沔北幕府军司乐凯率一众僚佐,正在为羊曼践行。
羊祖延被按在顺阳内史位上多年后,邵勋终于补偿他了:前往汴梁出任梁国侍中,参预机密。
对此,乐凯还是比较羡慕的,甚至有些嫉妒。
“祖延,此一别,不知何年才能再见。”乐凯放下酒樽,叹道。
“弘绪何出此言?君为五郡国军司,说不定哪天也去汴梁,出任机要了。”羊曼说道。
作为一个敏感之人,他其实猜得出乐凯的小心思。
梁公长子邵璋九岁了,至今无嫡子,你说乐凯有没有心思?原本没心思的,这会也有心思了。
可惜羊氏没啥心思,唉。
羊献容的身份见不得光,梁公又没有胆子直接把她纳入府中,一年到头见不了几次面,至今无有子息,能怎么办?
只希望梁公稳定下来之后,不要老出征了,安安心心待在汴梁,处理公务,号令四方。
但他这种出身的人,难啊。
不亲征,建立不了威望。没有威望,就很难让人屈服,毕竟梁公没有门第带来的声望,只能拼命靠战功弥补短板。
出征的话,则聚少离多,要等到猴年马月?
想到这里,他也心情不佳,端起酒樽就一饮而尽。
“我还走不了。”乐凯半是叹息、半是自得地说道:“王处仲已经集兵,随时可能攻来,不得消停啊。”

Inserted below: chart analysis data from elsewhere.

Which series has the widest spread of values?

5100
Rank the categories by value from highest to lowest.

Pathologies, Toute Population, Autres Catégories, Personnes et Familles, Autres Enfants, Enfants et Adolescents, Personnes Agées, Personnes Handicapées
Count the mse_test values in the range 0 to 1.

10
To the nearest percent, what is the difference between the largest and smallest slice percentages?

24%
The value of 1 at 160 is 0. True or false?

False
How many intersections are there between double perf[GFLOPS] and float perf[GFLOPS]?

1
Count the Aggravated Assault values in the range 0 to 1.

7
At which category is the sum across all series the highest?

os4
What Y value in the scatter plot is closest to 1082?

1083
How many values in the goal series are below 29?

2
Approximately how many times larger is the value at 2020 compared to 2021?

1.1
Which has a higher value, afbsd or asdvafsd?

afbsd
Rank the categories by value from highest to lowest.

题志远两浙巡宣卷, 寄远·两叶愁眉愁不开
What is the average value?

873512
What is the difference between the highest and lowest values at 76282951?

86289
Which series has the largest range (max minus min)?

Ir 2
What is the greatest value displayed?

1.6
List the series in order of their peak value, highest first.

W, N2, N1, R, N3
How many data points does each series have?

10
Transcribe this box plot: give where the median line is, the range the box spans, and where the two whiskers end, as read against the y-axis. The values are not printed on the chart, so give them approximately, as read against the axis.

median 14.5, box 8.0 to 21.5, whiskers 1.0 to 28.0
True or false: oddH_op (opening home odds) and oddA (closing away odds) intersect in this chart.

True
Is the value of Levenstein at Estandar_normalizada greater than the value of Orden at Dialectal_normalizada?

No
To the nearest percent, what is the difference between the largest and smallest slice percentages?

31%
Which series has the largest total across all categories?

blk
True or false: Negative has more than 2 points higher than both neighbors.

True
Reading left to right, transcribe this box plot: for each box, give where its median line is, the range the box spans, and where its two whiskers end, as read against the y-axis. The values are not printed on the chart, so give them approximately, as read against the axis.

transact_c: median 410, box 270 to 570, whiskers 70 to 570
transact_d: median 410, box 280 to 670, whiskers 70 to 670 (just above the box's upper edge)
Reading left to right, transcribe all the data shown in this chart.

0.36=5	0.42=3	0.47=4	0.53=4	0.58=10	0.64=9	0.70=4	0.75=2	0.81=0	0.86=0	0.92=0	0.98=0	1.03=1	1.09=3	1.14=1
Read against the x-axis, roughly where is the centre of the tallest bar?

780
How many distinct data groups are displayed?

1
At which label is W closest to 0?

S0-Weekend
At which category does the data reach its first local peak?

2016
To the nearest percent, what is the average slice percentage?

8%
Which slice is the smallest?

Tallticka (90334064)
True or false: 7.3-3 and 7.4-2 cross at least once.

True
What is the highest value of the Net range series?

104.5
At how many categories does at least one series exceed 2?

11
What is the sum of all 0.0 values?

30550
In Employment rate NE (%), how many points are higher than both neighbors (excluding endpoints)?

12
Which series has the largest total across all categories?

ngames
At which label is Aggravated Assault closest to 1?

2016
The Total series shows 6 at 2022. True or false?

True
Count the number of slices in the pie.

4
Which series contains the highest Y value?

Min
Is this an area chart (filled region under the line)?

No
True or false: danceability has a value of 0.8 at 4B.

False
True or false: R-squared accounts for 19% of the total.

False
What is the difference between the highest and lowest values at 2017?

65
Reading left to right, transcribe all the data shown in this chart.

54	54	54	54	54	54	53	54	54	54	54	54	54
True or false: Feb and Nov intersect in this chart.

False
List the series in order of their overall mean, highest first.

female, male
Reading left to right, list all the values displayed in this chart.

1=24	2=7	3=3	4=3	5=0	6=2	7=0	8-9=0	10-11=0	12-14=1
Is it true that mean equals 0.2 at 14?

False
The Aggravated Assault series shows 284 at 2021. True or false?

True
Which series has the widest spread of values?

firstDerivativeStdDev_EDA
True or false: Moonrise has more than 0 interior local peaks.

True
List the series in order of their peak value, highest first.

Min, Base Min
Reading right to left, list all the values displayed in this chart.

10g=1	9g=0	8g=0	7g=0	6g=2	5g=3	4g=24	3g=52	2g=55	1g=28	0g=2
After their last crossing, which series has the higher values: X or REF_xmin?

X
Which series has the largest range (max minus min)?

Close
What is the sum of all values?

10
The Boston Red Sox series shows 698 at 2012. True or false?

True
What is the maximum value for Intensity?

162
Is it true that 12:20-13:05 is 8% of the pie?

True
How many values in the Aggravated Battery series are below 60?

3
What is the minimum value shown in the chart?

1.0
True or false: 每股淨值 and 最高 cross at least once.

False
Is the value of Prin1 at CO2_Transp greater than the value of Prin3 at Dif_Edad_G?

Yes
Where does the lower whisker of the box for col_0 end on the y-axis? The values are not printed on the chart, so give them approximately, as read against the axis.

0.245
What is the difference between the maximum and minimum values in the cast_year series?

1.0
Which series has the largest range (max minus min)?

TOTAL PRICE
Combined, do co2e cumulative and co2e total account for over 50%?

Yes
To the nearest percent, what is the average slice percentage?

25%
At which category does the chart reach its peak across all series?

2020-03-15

梁公能在北边大杀四方,那是因为有人为他守住了南方,这个人便是他乐弘绪了。
南阳诸郡国,现在哪个不遵他号令?
一声令下,数万兵马唾手可得,其中敢打敢拼、多历战事的不下二万人。
永饶冶日夜不停地制造军器、甲胄,连带着乐氏部曲的装备也变得精良了起来,与王敦、甘卓、陶侃等人厮杀数场后,俨然精锐之师。
战斗力的提升,还是得靠打仗。
说难听点,这种局面之下,他都不太想挪窝了。
就这么待在宛城,种田练兵、出征打仗、培养将校、提拔官员。如果可能的话,妹妹再为梁公生几个孩子,那就更保险了。
他没有反意。
他只是为梁公打仗,为妹妹巩固地位,为外甥提供本钱罢了。
不过,南阳这边还有一個让他不是很舒服的事情,那就是南阳国的存在。
好家伙,南阳国现在几乎变成“关西国”了,无数胡汉流民涌入,一部分发往汝南,一部分窜入襄阳、江陵,一部分被南阳国吸纳,编户齐民。
平原刘氏派了不少子弟过来,为南阳太妃打理地方。
关西籍士人也多有入南阳国者,劝课农桑、练兵简卒。去岁攻襄阳之战,就有一个从关西奔窜过来的名叫皇甫阳的人,带着流民军出征了。
战争结束后,这些流民被南阳国编户。
乐凯几乎无法插手南阳国诸般事务,只能以军司身份给他们下达诸如出征、撤军之类的命令。
人家的军队怎么编组、如何调动,一概和他无关。
南阳太妃背后有男人!唉。
“王处仲也就那样。”羊曼说道:“若仗打得不好,他会诿过于人。若仗打得出色,更不得了,他会嫉妒杀人。此子格局也就那样了,成不了大事。”
“哈哈。”听羊曼这么说,乐凯乐不可支。
陪席的幕僚们也凑趣大笑。
“承你吉言。”乐凯端起酒樽,说道:“我早晚杀败王处仲,为梁公进位大将军献礼。”
“大将军啊……”羊曼感慨无比,端起酒樽,道:“为大将军饮一杯。”
“为大将军。”众人纷纷端起酒樽,一饮而尽。
梁公进位大将军、录尚书事,于汴梁成立霸府,一步步走得很扎实。
作为梁公麾下一分子,沔北幕府僚佐们也非常高兴,心气十足,走路都带着风,畅想着今后的富贵年华。
人就是这个样子。
一旦有了奔头,精气神就上来了,办事利索,主动性强,有时候甚至超水平发挥。
可如果没有奔头,那就没甚精神头了,混混日子算了。
譬如那庾敳,以前在司马越府上就知道捞钱、游山玩水、喝酒服散,搞得名声很差。现在么,也捞钱,但捞钱的同时干活也很麻利,不折不扣执行梁公的命令,酒都少喝了不少,且因梁公厌恶服散,庾敳不太敢公然这么搞了,只能私下里偷偷服散,频率是大大降低的。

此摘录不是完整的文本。